**TRY IT:** Locate, in the data below, the line that contains "53: (622, 222, 0.50)" and the line that contains "t = 1.07 s (no picture)"; reproduce exactly those two lines and every line between them, nothing more.

**MATERIAL PROVIDED:**
──────────

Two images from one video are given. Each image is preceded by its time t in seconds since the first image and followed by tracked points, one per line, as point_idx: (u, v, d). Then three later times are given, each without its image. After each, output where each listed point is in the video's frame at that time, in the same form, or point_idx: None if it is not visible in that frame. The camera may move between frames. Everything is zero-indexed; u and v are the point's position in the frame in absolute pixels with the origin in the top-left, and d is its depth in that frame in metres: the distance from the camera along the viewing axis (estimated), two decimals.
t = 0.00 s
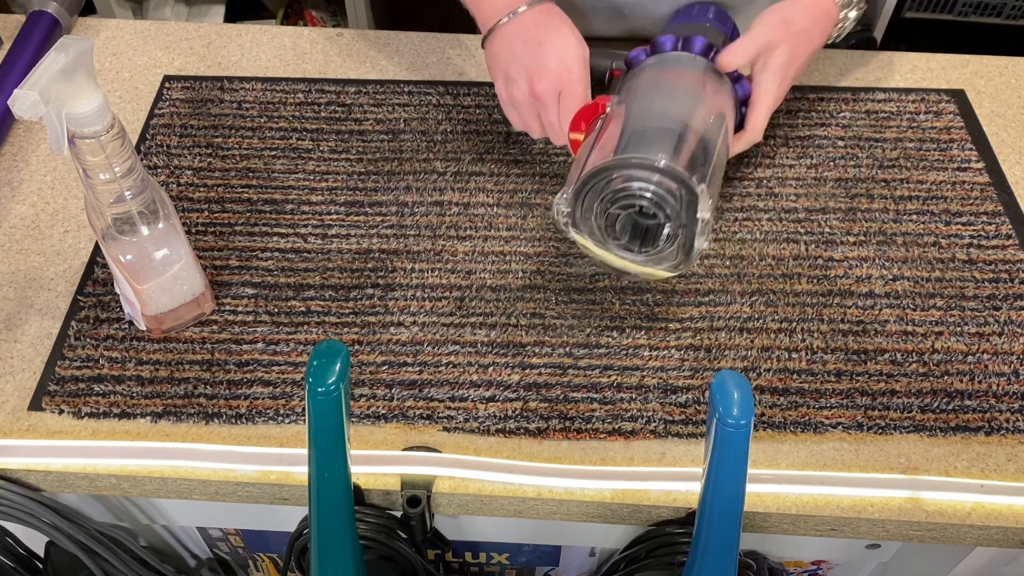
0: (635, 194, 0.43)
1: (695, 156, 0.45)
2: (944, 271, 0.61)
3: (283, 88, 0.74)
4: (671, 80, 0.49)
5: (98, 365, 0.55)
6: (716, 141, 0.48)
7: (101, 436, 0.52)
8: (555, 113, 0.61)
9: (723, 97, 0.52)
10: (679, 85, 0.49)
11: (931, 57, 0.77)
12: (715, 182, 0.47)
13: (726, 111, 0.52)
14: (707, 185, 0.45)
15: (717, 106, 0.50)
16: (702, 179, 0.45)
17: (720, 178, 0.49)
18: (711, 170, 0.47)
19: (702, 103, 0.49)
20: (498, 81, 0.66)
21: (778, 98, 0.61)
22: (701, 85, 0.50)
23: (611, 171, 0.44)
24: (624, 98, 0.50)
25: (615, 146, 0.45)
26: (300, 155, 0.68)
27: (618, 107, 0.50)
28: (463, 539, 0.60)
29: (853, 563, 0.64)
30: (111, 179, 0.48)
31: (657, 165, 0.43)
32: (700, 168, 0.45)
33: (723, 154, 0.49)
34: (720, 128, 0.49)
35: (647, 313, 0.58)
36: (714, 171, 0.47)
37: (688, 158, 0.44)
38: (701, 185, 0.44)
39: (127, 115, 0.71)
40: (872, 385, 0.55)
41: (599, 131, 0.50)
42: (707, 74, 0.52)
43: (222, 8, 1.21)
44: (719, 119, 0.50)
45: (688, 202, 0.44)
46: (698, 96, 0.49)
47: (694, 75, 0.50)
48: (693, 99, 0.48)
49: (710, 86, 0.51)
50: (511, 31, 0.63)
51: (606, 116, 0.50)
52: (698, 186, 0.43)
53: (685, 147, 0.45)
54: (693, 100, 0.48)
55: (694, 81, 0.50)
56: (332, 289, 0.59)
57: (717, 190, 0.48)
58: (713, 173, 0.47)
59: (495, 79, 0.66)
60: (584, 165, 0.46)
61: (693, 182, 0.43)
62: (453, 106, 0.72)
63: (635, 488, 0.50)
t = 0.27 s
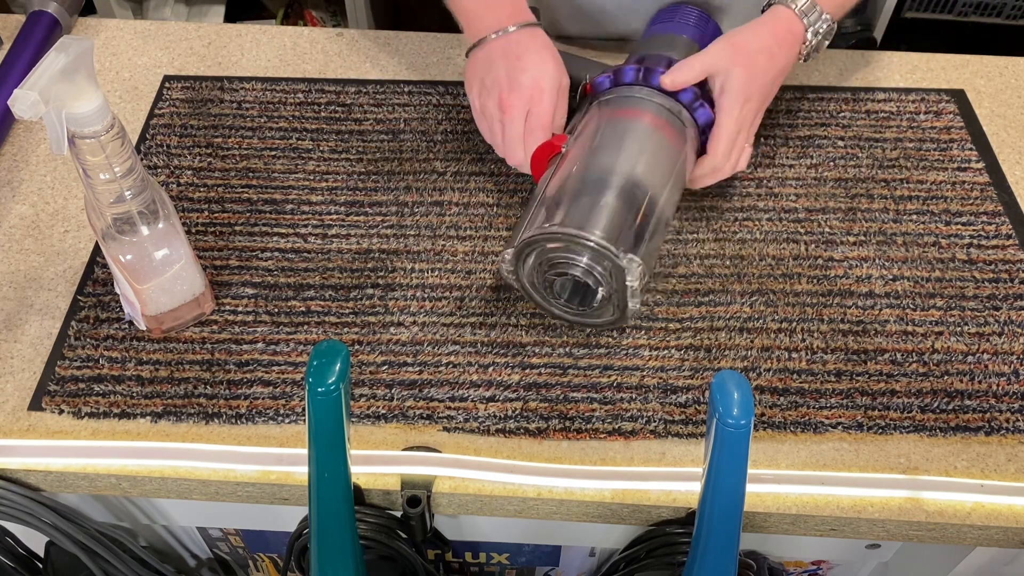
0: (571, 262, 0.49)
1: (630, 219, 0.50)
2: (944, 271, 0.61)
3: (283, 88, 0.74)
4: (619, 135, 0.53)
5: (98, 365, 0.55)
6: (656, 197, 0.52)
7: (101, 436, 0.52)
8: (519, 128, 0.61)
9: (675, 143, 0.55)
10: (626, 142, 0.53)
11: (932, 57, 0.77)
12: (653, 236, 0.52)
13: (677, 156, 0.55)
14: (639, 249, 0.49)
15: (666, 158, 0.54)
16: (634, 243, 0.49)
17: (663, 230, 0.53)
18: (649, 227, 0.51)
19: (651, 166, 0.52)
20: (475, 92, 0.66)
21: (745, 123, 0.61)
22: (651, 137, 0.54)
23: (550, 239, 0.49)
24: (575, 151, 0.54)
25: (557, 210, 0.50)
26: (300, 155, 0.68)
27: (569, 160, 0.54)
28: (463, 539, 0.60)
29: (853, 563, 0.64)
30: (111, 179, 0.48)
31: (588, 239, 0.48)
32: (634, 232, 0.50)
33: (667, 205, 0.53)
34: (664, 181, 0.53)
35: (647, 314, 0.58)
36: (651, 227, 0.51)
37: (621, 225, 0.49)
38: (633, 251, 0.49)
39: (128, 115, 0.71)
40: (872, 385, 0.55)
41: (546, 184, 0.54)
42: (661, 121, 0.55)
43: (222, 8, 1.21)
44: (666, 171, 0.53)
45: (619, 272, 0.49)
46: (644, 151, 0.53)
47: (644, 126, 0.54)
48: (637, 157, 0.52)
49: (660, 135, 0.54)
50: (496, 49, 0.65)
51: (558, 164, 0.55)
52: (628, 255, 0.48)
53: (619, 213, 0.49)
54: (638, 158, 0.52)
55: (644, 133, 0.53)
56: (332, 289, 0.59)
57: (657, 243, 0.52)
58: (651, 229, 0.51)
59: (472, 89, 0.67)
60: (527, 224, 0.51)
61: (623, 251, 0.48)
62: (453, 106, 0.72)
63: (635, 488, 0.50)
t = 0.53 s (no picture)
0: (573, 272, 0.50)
1: (632, 227, 0.50)
2: (944, 271, 0.61)
3: (283, 88, 0.74)
4: (621, 140, 0.53)
5: (98, 365, 0.55)
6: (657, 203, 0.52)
7: (101, 436, 0.52)
8: (520, 131, 0.61)
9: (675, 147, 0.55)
10: (628, 147, 0.53)
11: (932, 57, 0.77)
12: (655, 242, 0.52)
13: (676, 161, 0.55)
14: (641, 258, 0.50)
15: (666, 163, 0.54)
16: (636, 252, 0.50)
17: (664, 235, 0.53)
18: (650, 234, 0.51)
19: (651, 173, 0.52)
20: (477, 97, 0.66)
21: (740, 170, 0.60)
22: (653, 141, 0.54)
23: (551, 251, 0.49)
24: (577, 155, 0.54)
25: (559, 217, 0.50)
26: (300, 155, 0.68)
27: (570, 164, 0.54)
28: (463, 539, 0.60)
29: (853, 563, 0.64)
30: (111, 180, 0.48)
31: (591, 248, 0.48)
32: (636, 241, 0.50)
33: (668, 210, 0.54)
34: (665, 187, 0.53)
35: (647, 314, 0.58)
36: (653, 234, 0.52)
37: (623, 233, 0.49)
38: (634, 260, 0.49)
39: (128, 115, 0.71)
40: (872, 385, 0.55)
41: (547, 190, 0.54)
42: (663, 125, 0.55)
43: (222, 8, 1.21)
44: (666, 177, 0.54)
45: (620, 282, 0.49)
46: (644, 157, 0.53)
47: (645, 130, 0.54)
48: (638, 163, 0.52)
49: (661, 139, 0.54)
50: (500, 54, 0.65)
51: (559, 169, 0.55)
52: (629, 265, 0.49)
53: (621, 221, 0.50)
54: (639, 164, 0.52)
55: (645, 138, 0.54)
56: (332, 289, 0.59)
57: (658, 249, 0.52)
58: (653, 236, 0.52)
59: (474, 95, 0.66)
60: (528, 233, 0.51)
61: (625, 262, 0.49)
62: (453, 107, 0.72)
63: (635, 488, 0.50)
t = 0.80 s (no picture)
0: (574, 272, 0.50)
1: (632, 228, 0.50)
2: (944, 271, 0.61)
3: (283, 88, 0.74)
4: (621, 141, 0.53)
5: (98, 365, 0.55)
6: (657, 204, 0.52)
7: (101, 436, 0.52)
8: (528, 133, 0.61)
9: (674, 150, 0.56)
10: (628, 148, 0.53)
11: (932, 57, 0.77)
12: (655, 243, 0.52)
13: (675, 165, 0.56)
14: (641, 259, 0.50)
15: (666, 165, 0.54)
16: (636, 252, 0.50)
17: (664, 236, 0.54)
18: (650, 235, 0.52)
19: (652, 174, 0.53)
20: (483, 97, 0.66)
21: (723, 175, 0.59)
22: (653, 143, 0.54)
23: (552, 250, 0.49)
24: (577, 155, 0.54)
25: (559, 217, 0.50)
26: (300, 155, 0.68)
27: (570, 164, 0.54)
28: (463, 539, 0.60)
29: (853, 563, 0.64)
30: (111, 179, 0.48)
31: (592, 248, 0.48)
32: (636, 241, 0.50)
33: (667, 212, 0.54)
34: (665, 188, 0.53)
35: (647, 314, 0.58)
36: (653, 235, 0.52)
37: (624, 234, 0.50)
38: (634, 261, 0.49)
39: (128, 115, 0.71)
40: (872, 385, 0.55)
41: (547, 191, 0.54)
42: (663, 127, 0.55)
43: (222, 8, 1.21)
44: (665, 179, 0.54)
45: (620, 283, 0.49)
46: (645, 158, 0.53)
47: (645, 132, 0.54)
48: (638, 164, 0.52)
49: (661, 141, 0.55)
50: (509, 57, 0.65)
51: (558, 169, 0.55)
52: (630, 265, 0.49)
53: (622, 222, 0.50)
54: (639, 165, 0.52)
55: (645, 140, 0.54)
56: (332, 289, 0.59)
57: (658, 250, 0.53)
58: (653, 237, 0.52)
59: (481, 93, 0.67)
60: (528, 233, 0.51)
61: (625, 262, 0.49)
62: (453, 107, 0.72)
63: (635, 488, 0.50)
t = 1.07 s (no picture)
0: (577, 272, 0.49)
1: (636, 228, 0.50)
2: (944, 271, 0.61)
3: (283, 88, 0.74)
4: (623, 142, 0.53)
5: (98, 366, 0.55)
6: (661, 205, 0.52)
7: (100, 436, 0.52)
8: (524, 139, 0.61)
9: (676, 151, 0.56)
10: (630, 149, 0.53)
11: (932, 57, 0.77)
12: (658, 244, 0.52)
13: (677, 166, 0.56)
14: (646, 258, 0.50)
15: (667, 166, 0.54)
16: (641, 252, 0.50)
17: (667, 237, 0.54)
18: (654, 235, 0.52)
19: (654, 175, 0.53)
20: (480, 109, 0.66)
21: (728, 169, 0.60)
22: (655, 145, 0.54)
23: (556, 250, 0.49)
24: (578, 156, 0.54)
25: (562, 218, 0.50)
26: (300, 155, 0.68)
27: (572, 166, 0.54)
28: (463, 539, 0.60)
29: (853, 563, 0.64)
30: (111, 179, 0.48)
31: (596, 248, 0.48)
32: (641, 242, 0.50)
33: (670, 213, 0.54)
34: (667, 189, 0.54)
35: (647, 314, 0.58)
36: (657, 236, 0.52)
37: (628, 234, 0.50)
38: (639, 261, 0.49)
39: (128, 115, 0.71)
40: (872, 385, 0.55)
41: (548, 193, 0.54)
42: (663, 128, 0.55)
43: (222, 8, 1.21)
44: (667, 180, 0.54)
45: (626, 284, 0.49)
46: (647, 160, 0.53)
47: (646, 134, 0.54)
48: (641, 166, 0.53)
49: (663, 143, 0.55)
50: (502, 66, 0.65)
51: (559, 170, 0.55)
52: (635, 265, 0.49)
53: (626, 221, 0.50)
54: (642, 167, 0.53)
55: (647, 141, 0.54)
56: (332, 289, 0.59)
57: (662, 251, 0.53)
58: (657, 237, 0.52)
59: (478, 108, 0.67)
60: (530, 236, 0.51)
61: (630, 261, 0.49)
62: (453, 107, 0.72)
63: (635, 488, 0.50)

──────────

**RESPONSE:**
53: (622, 222, 0.50)
54: (639, 165, 0.52)
55: (645, 140, 0.54)
56: (332, 289, 0.59)
57: (658, 250, 0.53)
58: (653, 237, 0.52)
59: (481, 93, 0.67)
60: (528, 233, 0.51)
61: (625, 262, 0.49)
62: (453, 107, 0.72)
63: (635, 488, 0.50)
t = 1.07 s (no picture)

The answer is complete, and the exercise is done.